Free Speech and Triskaidekaphobic Calculators: A Reply to Hubinger on the Relevance of Public Online Discussion to Existential Risk
Do you think having that debate online was something that needed to happen for AI safety/x-risk? Do you think it benefited AI safety at all? I’m genuinely curious. My bet would be the opposite—that it caused AI safety to be more associated with political drama that helped further taint it.
Okay, but the reason you think AI safety/x-risk is important is because twenty years ago, people like Eliezer Yudkowsky and Nick Bostrom were trying to do systematically correct reasoning about the future, noticed that the alignment problem looked really important, and followed that line of reasoning where it took them—even though it probably looked “tainted” to the serious academics of the time. (The robot apocalypse is nigh? Pftt, sounds like science fiction.)
The cognitive algorithm of “Assume my current agenda is the most important thing, and then execute whatever political strategies are required to protect its social status, funding, power, un-taintedness, &c.” wouldn’t have led us to noticing the alignment problem, and I would be pretty surprised if it were sufficient to solve it (although that would be very convenient).
An analogy: it’s actually easier to build a calculator that does correct arithmetic than it is to build a “triskaidekaphobic calculator” that does “correct arithmetic, except that it never displays the result 13″, because the simplest implementation of the latter is just a calculator plus an extra conditional that puts something else on the screen when the real answer would have been 13.

● MATERIAL PROVIDED
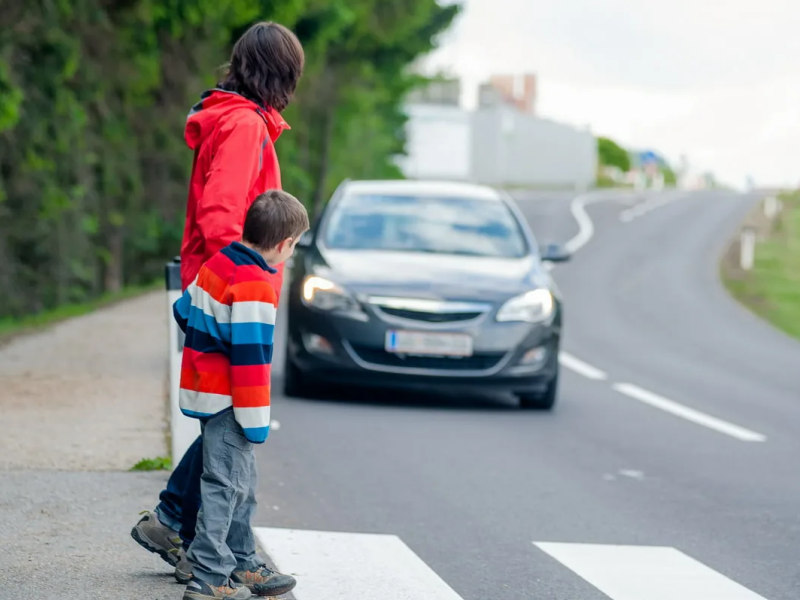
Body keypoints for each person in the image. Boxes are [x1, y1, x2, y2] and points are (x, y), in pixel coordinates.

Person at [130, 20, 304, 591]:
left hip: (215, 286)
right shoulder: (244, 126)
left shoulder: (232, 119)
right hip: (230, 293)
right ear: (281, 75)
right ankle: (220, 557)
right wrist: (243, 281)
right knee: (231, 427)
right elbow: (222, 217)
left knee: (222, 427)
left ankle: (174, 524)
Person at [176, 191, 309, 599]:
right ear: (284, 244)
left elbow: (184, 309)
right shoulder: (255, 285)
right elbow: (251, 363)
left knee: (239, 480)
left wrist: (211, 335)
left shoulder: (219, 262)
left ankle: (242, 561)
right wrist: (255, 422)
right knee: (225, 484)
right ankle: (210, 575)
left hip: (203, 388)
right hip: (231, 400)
---
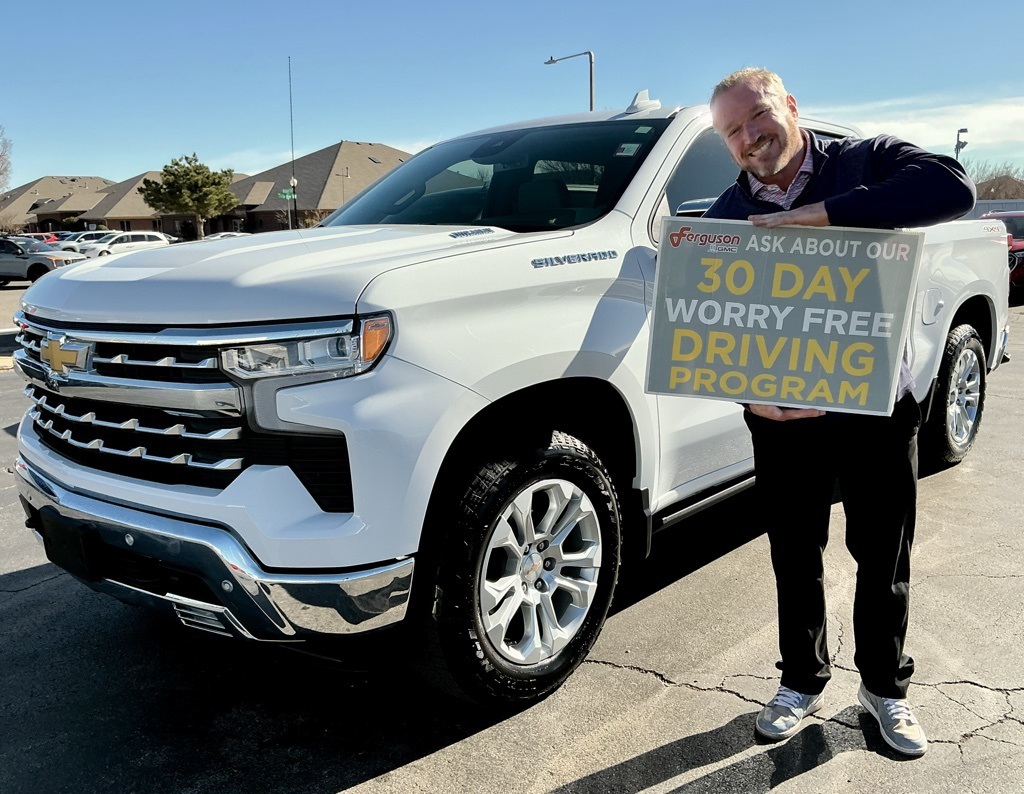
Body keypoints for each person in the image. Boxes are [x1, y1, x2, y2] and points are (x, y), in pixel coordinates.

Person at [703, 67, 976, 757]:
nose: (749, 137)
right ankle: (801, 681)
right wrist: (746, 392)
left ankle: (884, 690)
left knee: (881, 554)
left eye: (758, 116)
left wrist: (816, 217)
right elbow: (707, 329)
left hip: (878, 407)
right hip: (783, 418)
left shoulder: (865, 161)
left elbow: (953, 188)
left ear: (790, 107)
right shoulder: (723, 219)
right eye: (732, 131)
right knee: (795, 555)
---
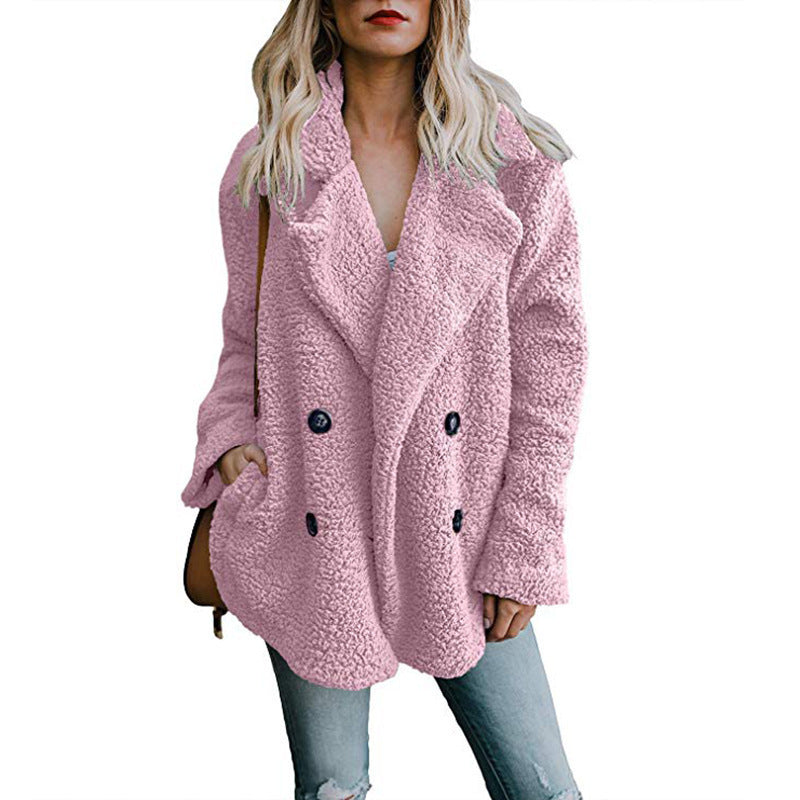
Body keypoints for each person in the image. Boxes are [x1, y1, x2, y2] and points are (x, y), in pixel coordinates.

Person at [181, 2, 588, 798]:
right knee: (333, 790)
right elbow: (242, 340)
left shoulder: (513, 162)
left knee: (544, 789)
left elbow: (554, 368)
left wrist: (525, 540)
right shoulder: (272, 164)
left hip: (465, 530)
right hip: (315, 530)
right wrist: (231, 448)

● PROBLEM DESCRIPTION
Can you carry the essay on free speech and triskaidekaphobic calculators further, picking up right after its last sentence?

● EXERCISE RESULT
If you don’t actually understand how arithmetic works, but you feel intense social pressure to produce a machine that never displays the number 13, I don’t think you actually succeed at building a triskaidekaphobic calculator: you’re trying to solve a problem under constraints that make it impossible to solve a strictly easier problem.
Similarly, I conjecture that it’s actually easier to build a rationality/alignment research community that does systematically correct reasoning, than it is to build a Catholic rationality/alignment research community that does “systematically correct reasoning, except never saying anything the Pope disagrees with.” The latter is a strictly harder problem: you have to somehow both get the right answer, and throw out all of the steps of your reasoning that the Pope doesn’t want you to say.
You’re absolutely right that figuring out how politics and the psychology of offense work doesn’t directly help increase the power and prestige of the “AI safety” research agenda. It’s just that the caliber of thinkers who can solve AGI alignment should also be able to solve politics and the psychology of offense, much as how a calculator that can compute
1423 + 1389 should also be able to compute
6 + 7.